Now with bitcoin, I guess we get the price from a bunch of exchanges. In fact, its not uncommon to sometimes have easily a $500 difference in price during spikes between exchanges. But where does the price ultimately come from? Its not from the CME bitcoin futures, its from people actually trading bitcoin (I forget where CME said its gets its price from, but its perhaps a few exchanges). But what if you buy bitcoin and then transfer it out. Now there is much less of it at the exchange. All of a sudden, you might have a scenario where a price is being quoted but can the exchange really honor that price? With contracts, most are cash settled, and even if trading oil, most don't consider physical delivery. But at an exchange, maybe someone sells bitcoin on a jump in price since they are only trading it, but maybe lots more just take it into cold storage and hence want that physical delivery. So I imagine exchanges have to balance stock very carefully. Taking physical delivery of bitcoin is really only possible now and this isn't something that really existed to this degree in the financial world. (of course you can own shares and that is like physical delivery)
I mean we see what happened during the GME short squeeze and how even 130% of the float was shorted... truly insane, and shows how crooked these numbers can be for financial instruments. Now imagine that happening with bitcoin but instead of a short squeeze, its more of a supply squeeze. When you trade gold or silver, the quoted price is one thing, but asking for delivery at the bullion place might not be possible, and if I am to believe some of the zerohedge articles, sometimes they won't get any physical delivery. So all that happens is the price is quoted, but you can't get any, and this won't reflect in the price since the price is only set by paper traders. But with bitcoin, that simply wouldn't be possible if you want to transfer your bitcoin out. What exchange wants to be caught with selling you bitcoin but not having any to transfer to you? FTX was one of course, but now they are gone. So physical delivery of bitcoin can be the mechanism by which all parallels with trading of other equity products breaks down.

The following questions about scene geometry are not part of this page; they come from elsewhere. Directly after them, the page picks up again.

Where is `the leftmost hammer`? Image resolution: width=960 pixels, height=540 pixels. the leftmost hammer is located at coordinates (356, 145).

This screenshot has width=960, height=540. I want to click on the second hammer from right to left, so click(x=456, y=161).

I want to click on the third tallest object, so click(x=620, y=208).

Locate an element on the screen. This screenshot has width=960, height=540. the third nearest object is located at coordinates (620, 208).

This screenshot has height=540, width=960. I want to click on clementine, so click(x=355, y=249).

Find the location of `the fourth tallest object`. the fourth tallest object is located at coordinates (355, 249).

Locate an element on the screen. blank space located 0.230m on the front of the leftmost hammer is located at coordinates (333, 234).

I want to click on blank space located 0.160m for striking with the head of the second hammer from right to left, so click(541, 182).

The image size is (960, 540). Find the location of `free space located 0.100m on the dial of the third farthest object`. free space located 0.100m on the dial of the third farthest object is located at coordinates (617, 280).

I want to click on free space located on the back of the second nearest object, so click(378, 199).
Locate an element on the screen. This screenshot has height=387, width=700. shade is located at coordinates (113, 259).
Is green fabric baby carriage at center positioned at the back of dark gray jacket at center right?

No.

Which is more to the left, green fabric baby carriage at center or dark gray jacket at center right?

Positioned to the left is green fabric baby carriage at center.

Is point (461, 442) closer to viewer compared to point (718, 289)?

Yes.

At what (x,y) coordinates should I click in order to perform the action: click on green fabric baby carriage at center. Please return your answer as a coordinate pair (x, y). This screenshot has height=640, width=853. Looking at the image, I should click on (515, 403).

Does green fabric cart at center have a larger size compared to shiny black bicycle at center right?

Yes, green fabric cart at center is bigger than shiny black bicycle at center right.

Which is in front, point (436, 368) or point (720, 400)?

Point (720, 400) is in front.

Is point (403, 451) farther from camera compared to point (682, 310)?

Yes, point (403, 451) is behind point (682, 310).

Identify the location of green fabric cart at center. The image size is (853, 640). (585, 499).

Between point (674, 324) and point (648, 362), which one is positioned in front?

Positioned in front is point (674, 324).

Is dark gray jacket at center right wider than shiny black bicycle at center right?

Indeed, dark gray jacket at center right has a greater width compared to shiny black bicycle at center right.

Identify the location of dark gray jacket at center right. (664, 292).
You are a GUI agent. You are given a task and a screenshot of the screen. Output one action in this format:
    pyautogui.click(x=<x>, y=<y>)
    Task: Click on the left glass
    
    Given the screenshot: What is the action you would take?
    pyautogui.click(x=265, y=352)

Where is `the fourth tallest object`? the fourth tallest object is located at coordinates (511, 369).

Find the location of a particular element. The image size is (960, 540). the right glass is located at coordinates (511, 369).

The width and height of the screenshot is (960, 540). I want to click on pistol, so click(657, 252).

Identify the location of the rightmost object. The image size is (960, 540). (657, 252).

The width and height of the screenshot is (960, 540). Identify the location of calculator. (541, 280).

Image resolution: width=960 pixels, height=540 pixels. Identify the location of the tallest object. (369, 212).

So what I'm saying is that all of these traditional patterns we see in financial markets might one day break down when the rush to actually own some bitcoin and move it to cold storage catches hold. I'm not sure if we have a good case study to look at because have we ever really had a truly scare asset that you can own without any counter party risk? As I said with precious metals, its too easy to suppress the paper price even if you want the real thing. But perhaps with bitcoin, once all this leveraged trading and derivatives takes a backseat to holding actual bitcoin, we can see fireworks.
Imagine if every person in the US, or lets even say just the ones who work, went out and bought just $100 next week. If bitcion is 20k right now, buying just $100 worth means 200 people share one bitcoin. Now if we consider 164 million working people, that means that we need 800k bitcoins to fulfill each person having just $100 worth. There is no way that this would even be available for purchase. Only 19 million are out there, 1 million frozen in Satoshi's accounts, and well, you can go down the list of where all the others are, but I doubt 800k is liquid enough to supply a month's worth of buying.
Ok.. just looked up the stats on where bitcoin is... 800k would be twice what Binance has in their books!